(Dataset records)

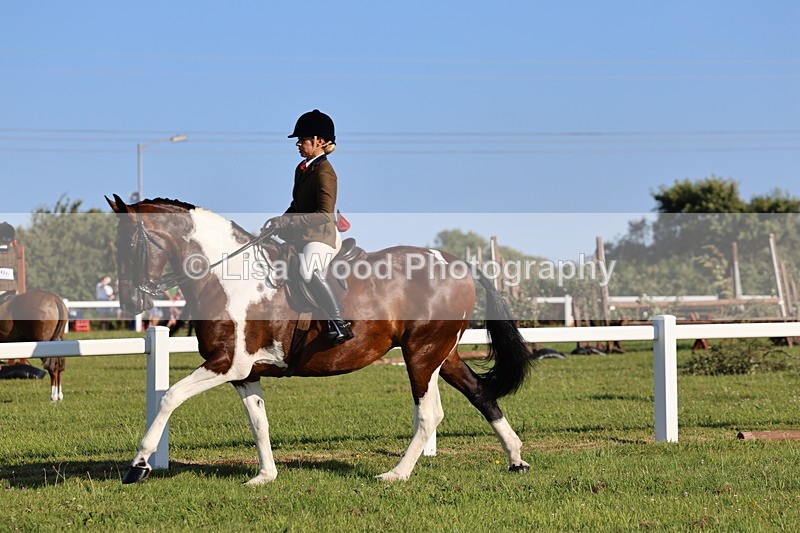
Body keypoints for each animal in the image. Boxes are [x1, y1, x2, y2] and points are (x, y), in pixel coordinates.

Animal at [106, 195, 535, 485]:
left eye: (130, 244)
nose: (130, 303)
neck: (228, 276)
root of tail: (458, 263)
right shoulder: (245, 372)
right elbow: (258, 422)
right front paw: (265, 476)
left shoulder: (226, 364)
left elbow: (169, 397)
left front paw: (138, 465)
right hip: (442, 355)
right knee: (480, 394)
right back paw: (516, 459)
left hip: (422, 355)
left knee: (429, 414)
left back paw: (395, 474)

(End Dataset records)
(Dataset records)

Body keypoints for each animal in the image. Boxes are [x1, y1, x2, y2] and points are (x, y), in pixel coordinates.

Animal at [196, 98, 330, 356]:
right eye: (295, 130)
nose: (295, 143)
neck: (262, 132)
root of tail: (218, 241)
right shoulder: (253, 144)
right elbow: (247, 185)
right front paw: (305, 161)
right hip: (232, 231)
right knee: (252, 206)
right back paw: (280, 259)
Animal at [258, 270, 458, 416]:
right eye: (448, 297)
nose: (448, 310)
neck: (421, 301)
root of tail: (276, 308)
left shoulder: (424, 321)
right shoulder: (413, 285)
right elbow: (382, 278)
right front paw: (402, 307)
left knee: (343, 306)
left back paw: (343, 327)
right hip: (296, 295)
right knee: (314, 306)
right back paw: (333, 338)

(End Dataset records)
(Dataset records)

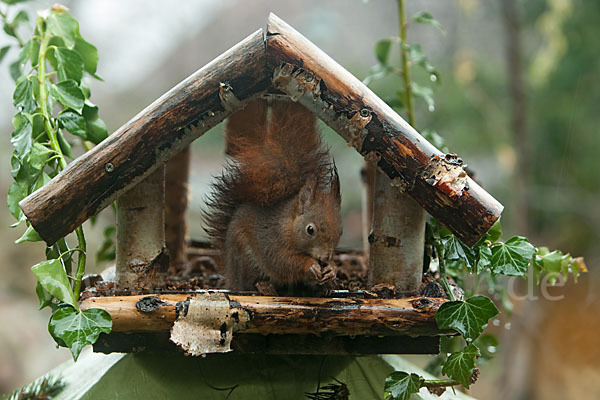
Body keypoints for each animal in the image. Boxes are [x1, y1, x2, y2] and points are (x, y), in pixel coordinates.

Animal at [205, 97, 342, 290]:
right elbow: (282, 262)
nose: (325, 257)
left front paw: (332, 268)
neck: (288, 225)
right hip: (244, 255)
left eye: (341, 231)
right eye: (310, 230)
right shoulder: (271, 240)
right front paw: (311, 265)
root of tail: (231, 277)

(End Dataset records)

The output should be exactly the lines above from the line containing "right knee: (252, 206)" to the line containing "right hip: (296, 295)", inclusive, with no other lines.

● **Result of this exercise**:
right knee: (252, 206)
right back paw: (280, 259)
Animal at [258, 270, 458, 416]:
right eye: (448, 297)
nose: (448, 310)
neck: (421, 301)
root of tail: (276, 308)
left shoulder: (424, 321)
right shoulder: (413, 285)
right elbow: (382, 278)
right front paw: (402, 307)
left knee: (343, 306)
left back paw: (343, 327)
right hip: (296, 295)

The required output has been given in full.